Paraphrasing, "they'd do it to you in a heartbeat - it's a business decision" -- and these big players certainly were willing to let the taxpayers absorb a lot of their junk.

They make a good noise now, about hating taking TARP funds. Since Bloomberg's FOIA for details on the much larger programs has been denied, we'll never know who, exactly, backed up the truck to the Fed and drove off with how much money in exchange for garbage assets - half million dollar loans in dodgy parts of Antioch, 300k notes in Fresno and Tracy...

But whenever I see folks getting wound up about the deficit and trying to put things like unemployment insurance or even TARP and the stimulus bill down as sizeable contributors, I think again about the costs of the tax cuts passed in 2000-2002, the wars started in that time frame, and that enormous financial sector subsidy that no one wants to remember.

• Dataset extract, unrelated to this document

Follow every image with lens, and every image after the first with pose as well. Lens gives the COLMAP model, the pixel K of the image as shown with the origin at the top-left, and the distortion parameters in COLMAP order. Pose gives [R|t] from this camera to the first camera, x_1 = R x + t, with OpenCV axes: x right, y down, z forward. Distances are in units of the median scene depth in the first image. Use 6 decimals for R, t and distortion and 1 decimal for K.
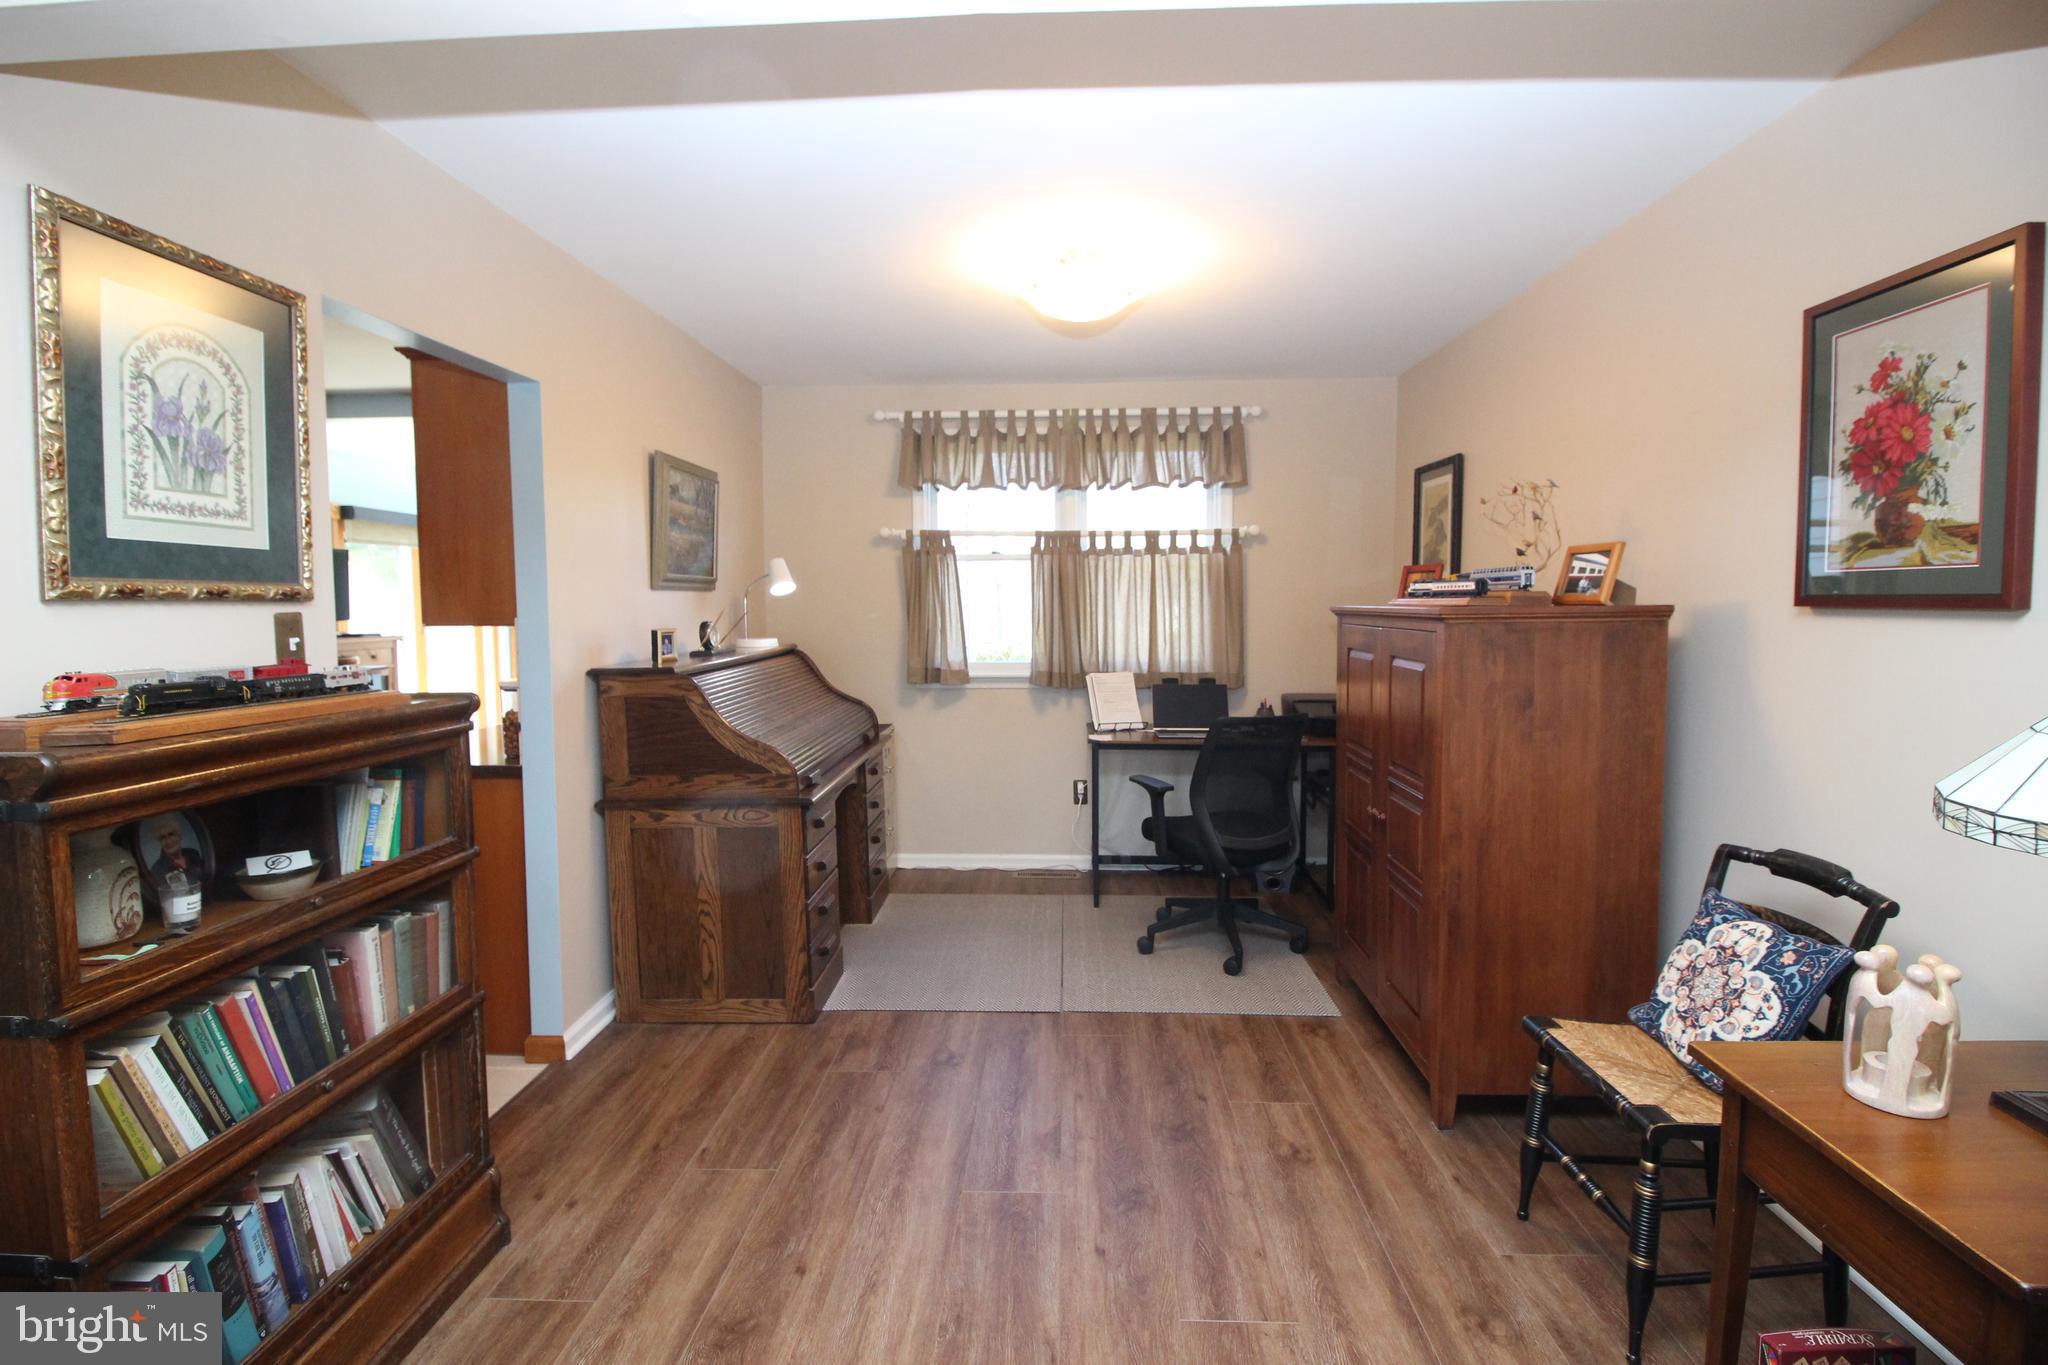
lens RADIAL K [[951.2, 0, 1034.8], [0, 951.2, 667.3], [0, 0, 1]] dist [-0.018117, -0.002315]
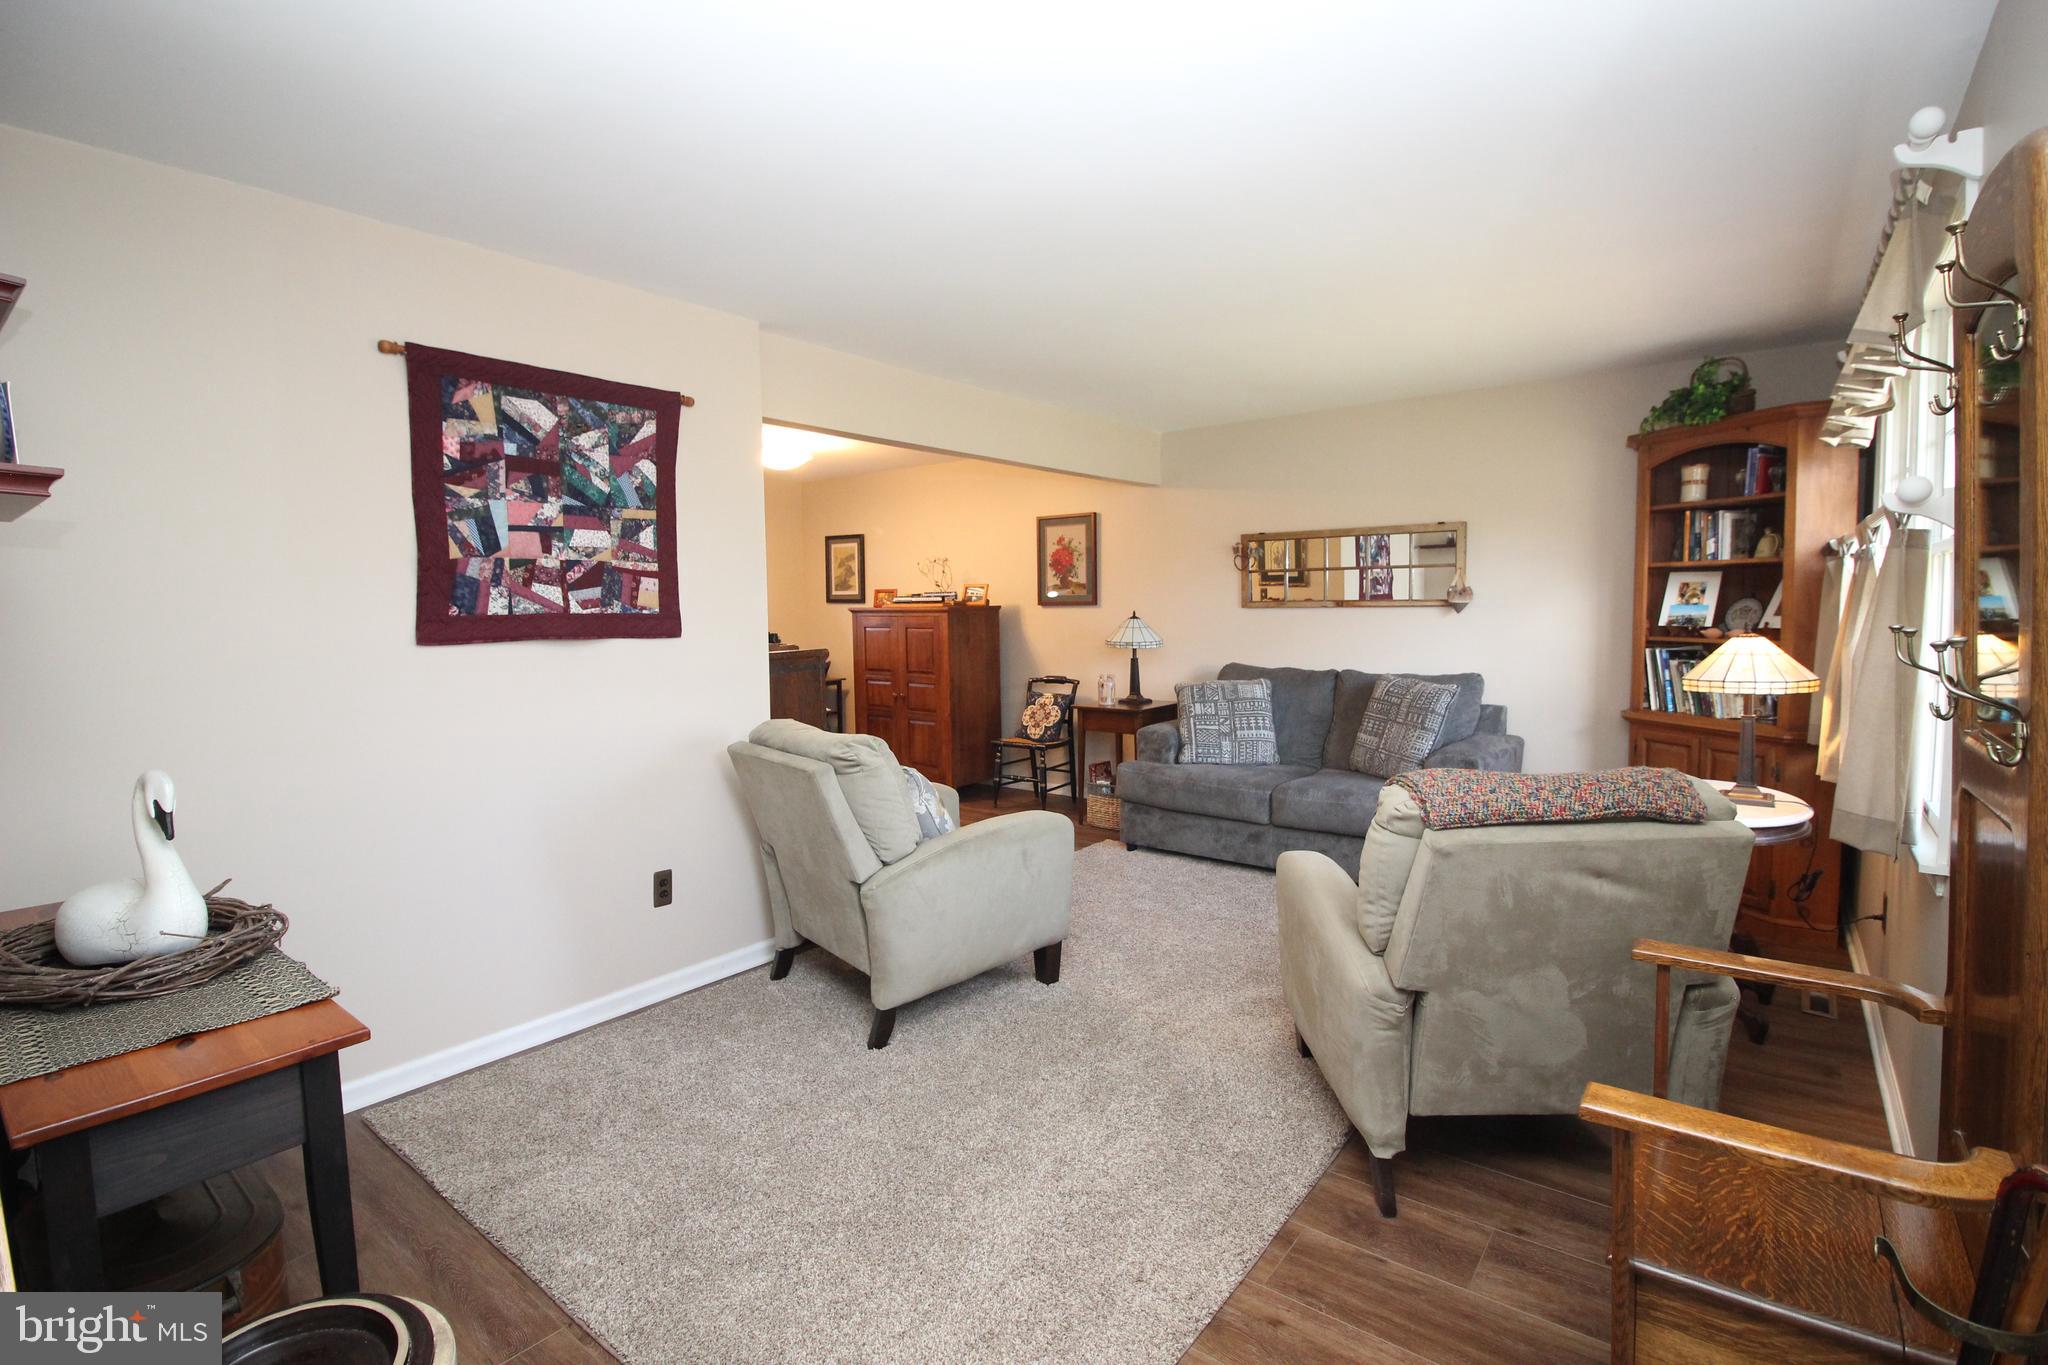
lens RADIAL K [[951.2, 0, 1023.6], [0, 951.2, 676.0], [0, 0, 1]] dist [-0.018117, -0.002315]
pose [[0.597656, -0.061146, 0.799417, -2.117981], [0.062336, 0.997613, 0.029703, 0.088289], [-0.799325, 0.032081, 0.600041, -1.062972]]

(I fear we don't want to remember it because it's still being kept off the books, and the real national debt is half again what it's projected at.)

Jeffrie said...

Expect the government to start wasting tax dollars on this invasion of privacy any day now.

napamike said...

Hi Marty- agreed theres plenty of waste. Hopefully people won't be so apathetic at election time and get the wool pulled over their eyes again.
Did you see the article in WSJ about the $170,000 in stimulus money that went for solar panels at a fish hatchery in Montana? They won't start breaking even on the cost vs. savings for 70 years. Problem is the life expectancy of the panels is 25 years.... And I am sure this is just a drop in the bucket.

Anonymous said...

What I find funny is that there were so many wasteful actions performed under the last administration too. The only thing is that we allowed ourselves to be distracted by the war. Shame that now all of a sudden we want to attribute everything that is wrong with this country to the president that has only been in office a short time.

What I find most troubling about your position is that it is the same thing most of us on the Right are saying. Shame on us for not taking some responsibility for this.

And BTW, I have to disagree with 2 points you made. While your clients may say that extending unemployment demotivates them...most of mine say the opposite. They need the extra help but it motivates them to look for work that actually pays the bills. Most hardworking people don't like to ask for a handout. This is humiliating for many of my clients.

The other point about the unemployment rate...it was a baseline. While noble (yet a bad move) for Obama to assume he could keep it down...let's be real, it's those big companies you defend so passionately that are laying off people. Why? To continue to keep their pockets fat.

If we had never decided in the early 2000s to outsource so many jobs, we would have had to face facts then that we were creating a country built on other nations' backbones. Now, what we need to do is come together and encourage big businesses to go back to the "Made In America" mentality.

Anonymous said...

I don't think it's fair to read Marty's essay as singling out Obama for the debt.

Although he was never particularly energetic in opposition to the wars when they were Bush's babies, I think he understands very well that they started under Bush and most of their expense to date was incurred under Bush. Likewise the ethanol program - that was a bipartisan supported program, but it was heavily supported by the Bush administration.

One thing about that which I wish more folks knew/admitted/cared about (I don't know which of the categories Marty falls into) - one of its most important impacts is not on gumming up anyone's engine, or impacting fuel economy, but on driving up food costs around the world.

Burning corn that could be used as feed in engines is pretty much the height of carelessness for others.

Anonymous said...

I remember telling conservative relatives that I was against the invasion of Iraq because I didn't think we could afford it. At the same time the U.S. invaded Iraq there was a large tax cut for the upper 2%. I was accused of being a terrorist sympathizer. How ironic that now the same people are decrying the deficit.